WHAT THE TASK ASKS:
Gather every line of the data below that contains the string "median", matching case exactly.

[Quiz items based on charts]

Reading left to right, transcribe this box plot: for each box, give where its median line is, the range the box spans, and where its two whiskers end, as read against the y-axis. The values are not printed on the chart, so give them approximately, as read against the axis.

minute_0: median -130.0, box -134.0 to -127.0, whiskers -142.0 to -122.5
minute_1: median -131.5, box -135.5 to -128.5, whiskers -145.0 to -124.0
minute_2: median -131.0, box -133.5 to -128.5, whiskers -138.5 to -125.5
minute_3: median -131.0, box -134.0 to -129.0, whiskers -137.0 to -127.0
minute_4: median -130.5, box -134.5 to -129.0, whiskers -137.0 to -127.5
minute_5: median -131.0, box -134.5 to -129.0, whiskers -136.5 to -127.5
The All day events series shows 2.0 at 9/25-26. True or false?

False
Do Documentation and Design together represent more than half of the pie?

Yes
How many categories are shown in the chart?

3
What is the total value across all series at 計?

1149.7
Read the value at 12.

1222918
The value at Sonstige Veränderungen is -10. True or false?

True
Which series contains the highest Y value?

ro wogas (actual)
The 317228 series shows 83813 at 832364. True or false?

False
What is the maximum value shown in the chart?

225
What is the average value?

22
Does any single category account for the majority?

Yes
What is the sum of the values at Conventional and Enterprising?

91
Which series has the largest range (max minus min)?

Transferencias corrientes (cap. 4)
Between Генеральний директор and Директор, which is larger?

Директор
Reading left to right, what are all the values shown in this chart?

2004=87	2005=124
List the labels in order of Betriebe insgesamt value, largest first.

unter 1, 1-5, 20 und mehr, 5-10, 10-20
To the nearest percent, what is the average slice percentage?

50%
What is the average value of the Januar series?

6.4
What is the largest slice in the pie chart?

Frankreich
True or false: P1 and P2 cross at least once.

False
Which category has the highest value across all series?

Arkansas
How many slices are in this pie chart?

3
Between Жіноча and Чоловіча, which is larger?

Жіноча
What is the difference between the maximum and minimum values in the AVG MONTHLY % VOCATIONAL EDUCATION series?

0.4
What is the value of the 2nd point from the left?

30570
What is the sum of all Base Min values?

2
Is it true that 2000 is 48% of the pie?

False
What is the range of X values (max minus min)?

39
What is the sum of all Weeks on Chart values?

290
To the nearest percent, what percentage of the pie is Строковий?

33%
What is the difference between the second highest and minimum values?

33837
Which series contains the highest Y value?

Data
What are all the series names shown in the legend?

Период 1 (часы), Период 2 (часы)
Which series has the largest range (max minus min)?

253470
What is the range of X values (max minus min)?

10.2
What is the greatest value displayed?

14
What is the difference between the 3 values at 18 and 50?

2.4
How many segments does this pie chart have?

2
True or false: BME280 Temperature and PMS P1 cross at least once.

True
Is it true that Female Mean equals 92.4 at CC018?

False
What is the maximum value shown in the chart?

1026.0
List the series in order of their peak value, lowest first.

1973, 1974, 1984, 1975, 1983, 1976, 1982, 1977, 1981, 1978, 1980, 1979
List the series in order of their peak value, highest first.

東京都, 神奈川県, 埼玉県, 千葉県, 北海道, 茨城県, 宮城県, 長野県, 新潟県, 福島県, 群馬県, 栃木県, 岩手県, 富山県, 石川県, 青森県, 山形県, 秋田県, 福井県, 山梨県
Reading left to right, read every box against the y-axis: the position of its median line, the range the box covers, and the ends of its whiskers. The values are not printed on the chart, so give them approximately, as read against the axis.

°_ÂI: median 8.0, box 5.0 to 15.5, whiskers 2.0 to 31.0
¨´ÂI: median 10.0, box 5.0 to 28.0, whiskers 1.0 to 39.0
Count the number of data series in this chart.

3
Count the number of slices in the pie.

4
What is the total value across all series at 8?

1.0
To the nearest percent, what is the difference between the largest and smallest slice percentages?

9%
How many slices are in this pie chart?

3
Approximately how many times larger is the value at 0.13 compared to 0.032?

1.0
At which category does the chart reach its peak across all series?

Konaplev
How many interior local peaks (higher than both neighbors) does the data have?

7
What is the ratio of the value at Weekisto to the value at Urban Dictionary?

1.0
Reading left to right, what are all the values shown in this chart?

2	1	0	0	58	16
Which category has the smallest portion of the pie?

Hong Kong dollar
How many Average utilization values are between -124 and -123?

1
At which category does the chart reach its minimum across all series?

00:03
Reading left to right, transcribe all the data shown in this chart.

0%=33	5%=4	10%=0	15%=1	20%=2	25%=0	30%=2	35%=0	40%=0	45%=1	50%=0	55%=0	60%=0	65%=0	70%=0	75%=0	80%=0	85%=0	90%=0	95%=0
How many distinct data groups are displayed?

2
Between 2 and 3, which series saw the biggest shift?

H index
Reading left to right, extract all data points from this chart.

REPLY TO THE EXERCISE:
Reading left to right, transcribe this box plot: for each box, give where its median line is, the range the box spans, and where its two whiskers end, as read against the y-axis. The values are not printed on the chart, so give them approximately, as read against the axis.
minute_0: median -130.0, box -134.0 to -127.0, whiskers -142.0 to -122.5
minute_1: median -131.5, box -135.5 to -128.5, whiskers -145.0 to -124.0
minute_2: median -131.0, box -133.5 to -128.5, whiskers -138.5 to -125.5
minute_3: median -131.0, box -134.0 to -129.0, whiskers -137.0 to -127.0
minute_4: median -130.5, box -134.5 to -129.0, whiskers -137.0 to -127.5
minute_5: median -131.0, box -134.5 to -129.0, whiskers -136.5 to -127.5
Reading left to right, read every box against the y-axis: the position of its median line, the range the box covers, and the ends of its whiskers. The values are not printed on the chart, so give them approximately, as read against the axis.
°_ÂI: median 8.0, box 5.0 to 15.5, whiskers 2.0 to 31.0
¨´ÂI: median 10.0, box 5.0 to 28.0, whiskers 1.0 to 39.0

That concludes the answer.